Excel provides several handy, easy-to-use tools for analyzing the information that you store in a table. Some of these tools are so easy and straightforward that they provide a good starting point.

Simple statistics

Look again at the simple grocery list table that I mention earlier in the section, What Is a Table and Why Do I Care? See Figure 1-8 for this grocery list as I use this information to demonstrate some of the quick-and-dirty statistical tools that Excel provides.

One of the slickest and quickest tools that Excel provides is the ability to effortlessly calculate the sum, average, count, minimum, and maximum of values in a selected range. For example, if you select the range C2 to C10 in Figure 1-8, Excel calculates an average, counts the values, and even sums the quantities, displaying this useful information in the status bar. In Figure 1-8, note the information on the status bar (the lower edge of the workbook):

Average: 1.555555556 Count: 9 Sum: 14

This indicates that the average order quantity is (roughly) 1.5, that you’re shopping for 9 different items, and that the grocery list includes 14 items: Two loaves of bread, one can of coffee, one tomato, one box of tea, and so on.

The big question here, of course, is whether, with 9 different products but a total count of 14 items, you’ll be able to go through the express checkout line. But that information is irrelevant to our discussion. (You, however, might want to acquire another book I’m planning, Grocery Shopping For Dummies.)

You aren’t limited, however, to simply calculating averages, counting entries, and summing values in your list. You can also calculate other statistical measures.
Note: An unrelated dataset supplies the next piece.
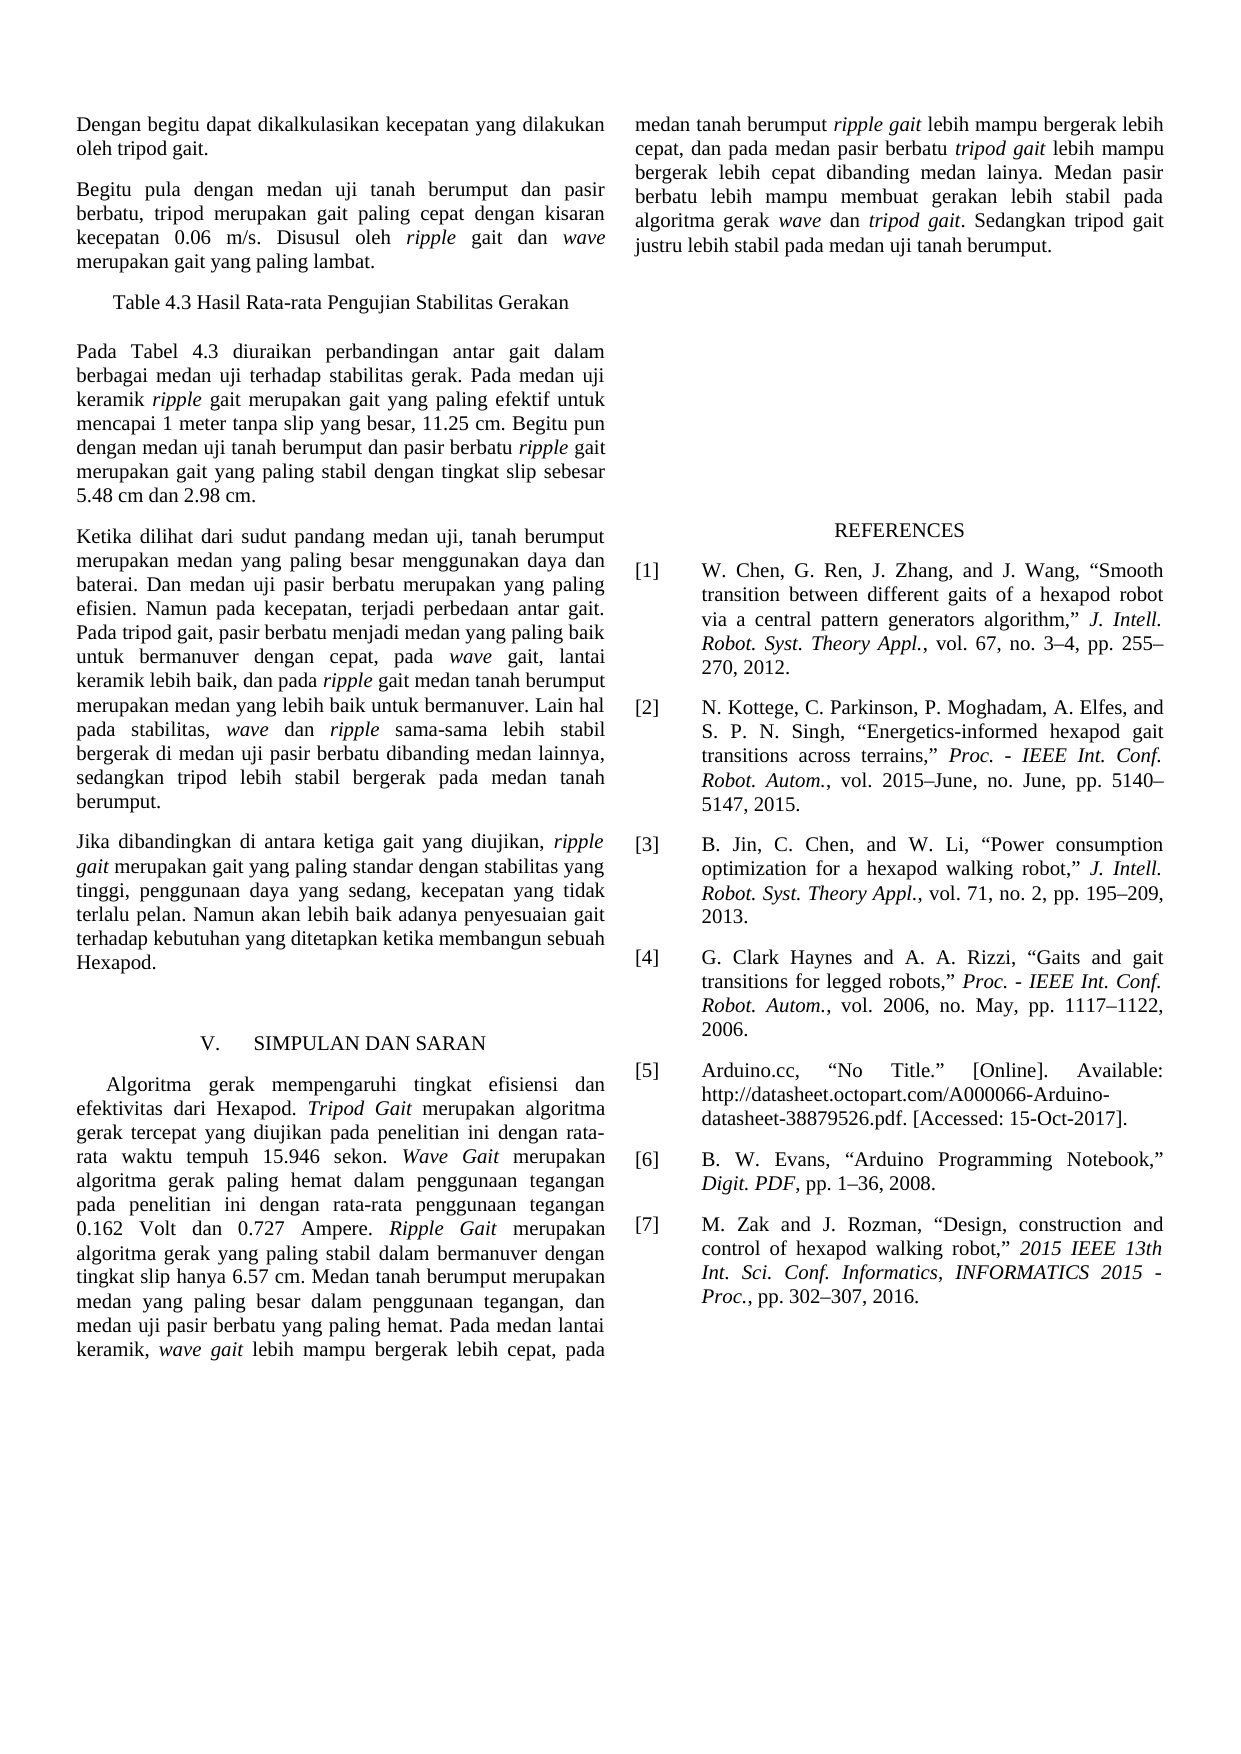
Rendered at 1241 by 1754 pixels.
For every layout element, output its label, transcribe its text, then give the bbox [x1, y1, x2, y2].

To perform some other statistical calculation of the selected range list, right-click the status bar. When you do, Excel displays a pop-up Status Bar Configuration menu. Near the bottom of that menu bar, Excel provides six statistical measures that you can add to or remove from the Status Bar: Average, Count, Count Numerical, Maximum, Minimum, and Sum. In Table 1-1, I describe each of these statistical measures briefly, but you can probably guess what they do. Note that if a statistical measure is displayed on the Status Bar, Excel places a check mark in front of the measure on the Status Bar Confirmation menu. To remove the statistical measure, select the measure.